Rehoboth Beach commissioners aren’t completely opposed to working with Sussex County to see if an agreement can be reached that allows the county to connect a sewer line for treated effluent into a city-owned ocean outfall pipe that carries the city’s treated effluent. However, they are opposed to the county purchasing that connection.
This would be forever, said Commissioner Jay Lagree. Once they get that permit, it’s never coming back, and there would be nothing at all the city could do, he said.
“Why do we have to sell this?” asked Lagree during a special commissioner meeting Jan. 10.
Rehoboth Beach officials announced in October that the county had approached them about tapping into the city’s ocean outfall, which goes one mile out into the ocean due east of Deauville Beach and is the end point for all the effluent processed by Rehoboth’s canal-side wastewater treatment plant on the opposite side of the city.
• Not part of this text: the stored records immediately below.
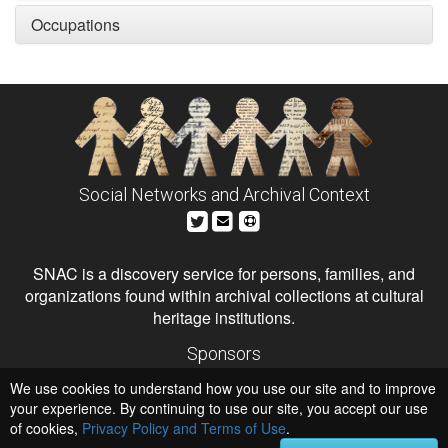
Occupations
Social Networks and Archival Context
SNAC is a discovery service for persons, families, and
organizations found within archival collections at cultural
heritage institutions.
Sponsors
The Andrew W. Mellon Foundation
We use cookies to understand how you use our site and to improve
Institute of Museum and Library Services
National Endowment for the Humanities
your experience. By continuing to use our site, you accept our use
of cookies,
Privacy Policy and Terms of Use
Hosts
.
University of Virginia Library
The county proposed a one-time $7.6 million payment for the ability to do two things – connect a pipe to carry up to 2 million gallons of treated effluent per day from its Wolfe Neck Regional Wastewater Facility into the city outfall system, and use two-fifths of the waste load allocation the city is permitted to have by the state. The city’s permit allows for a daily average of 425 pounds each of biological oxygen demand and solids to be discharged from the outfall. Testing since the outfall began working in 2018 shows that less than 50 pounds of each pollutant are being pumped daily.
During a meeting in November, Jeff Sturdevant, a representative from the city’s consultant GHD, said if the county was allowed to hook into the outfall, the total amount of each pollutant would be at or slightly above 50 pounds daily by 2024. By 2027, he said, the projected amount would still be less than 100 pounds daily.
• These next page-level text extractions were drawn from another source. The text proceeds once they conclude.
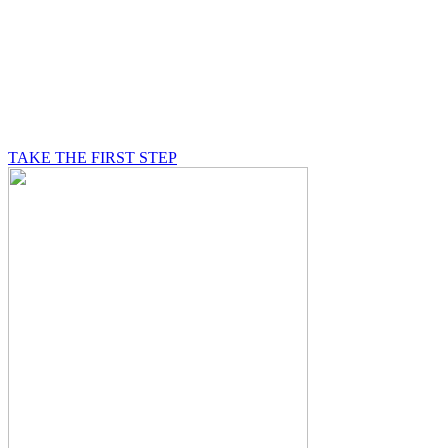
BE A MASON
A Mason is on a journey of self-discovery believing in
something greater than himself, a journey in which he
will be supported by other good men.
TAKE THE FIRST STEP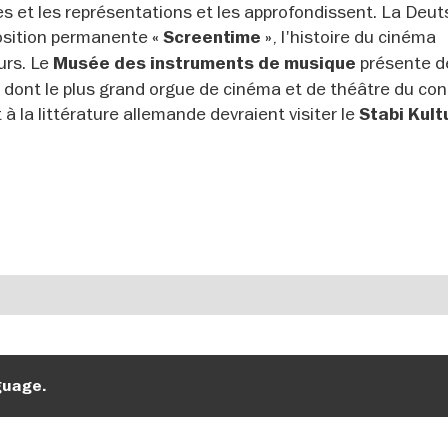
es et les représentations et les approfondissent. La Deu
osition permanente
, l'histoire du cinéma
« Screentime »
urs. Le
présente d
Musée des instruments de musique
, dont le plus grand orgue de cinéma et de théâtre du con
à la littérature allemande devraient visiter
le
Stabi Kul
guage.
Related to flow from the outfall, Sturdevant said the system has 4 million gallons per day of excess capacity right now. He said the pumps at the city’s wastewater plant have the capacity to move 7.5 million gallons a day, but the plant is designed to treat about 3.5 million gallons a day.
The Jan. 10 meeting was the second since a mid-November presentation from county officials, who have requested a decision from the city by the end of the first quarter of 2022 so the county can begin to apply for the required permitting. If approved, the connection would still take years build and obtain permits for.
To begin the meeting, Mayor Stan Mills said he and other senior city officials met with Delaware Department of Natural Resources and Environmental Control Secretary Shawn Garvin about the county’s proposal. Other than saying he thought it would take two permits, the secretary was unable to provide comments without a specific proposal, said Mills. To date, there’s only been public discussion on the subject, and no specific written proposal has been given to the city from the county.
Commissioners got to the point soon after Mills concluded his opening comments. One by one, they voiced their concerns about losing control of what’s coming out of the outfall if the county was allowed to purchase the ability to hook into it. They also voiced concerns about the county appearing unwilling to negotiate the purchase agreement, as opposed to a long-term lease agreement.
At a previous meeting, the county explained the specifics of how they got to $7.6 million – it’s a doubling of the unit cost per 1 million daily gallons. Commissioner Edward Chrzanowski said that amount should be the starting point, and there should be a premium placed on the ability to connect to the outfall.
Prior to voting, Public Works Director Kevin Williams said something to consider is if the county connects its Wolfe Neck treatment plant to another one of its treatment plants in response to not being able to hook into the outfall. The county is charged by the amount of flow coming through the city’s plant right now, and if that were to go down, the costs would increase for customers within the city, he said, adding those costs would be in addition to the future increase already planned for infrastructure improvements.
Lagree, who has questioned the proposal from the very beginning, said he didn’t think that would be too much of a problem because of the area communities that use the city’s treatment plant already – Henlopen Acres, North Shores, Dewey Beach and West Rehoboth. It would be too difficult and too expensive for the county to remove that flow from the city’s plant, he said.
Ultimately, commissioners voted against three motions – one related to the one-time purchase, one related to the $7.6 million offered, and one related to DNREC’s administration of the permitting process. Commissioners did vote in favor of supporting the 2 million gallons a day portion of the proposal.
It’s a good idea, but let’s see if it can be moved forward with a long-term lease, said Chrzanowski.
After the meeting, County Administrator Todd Lawson said he and county staff will discuss the proposal internally and respond to the city with their decision in the near future.
“We need to make sure we make the best long-term decision for our current and future customers,” said Lawson in an email Jan. 12. “Regardless of the outcome, I want to personally thank Mayor Mills for his willingness to have this offer considered and for the commissioners’ thorough review of this matter.”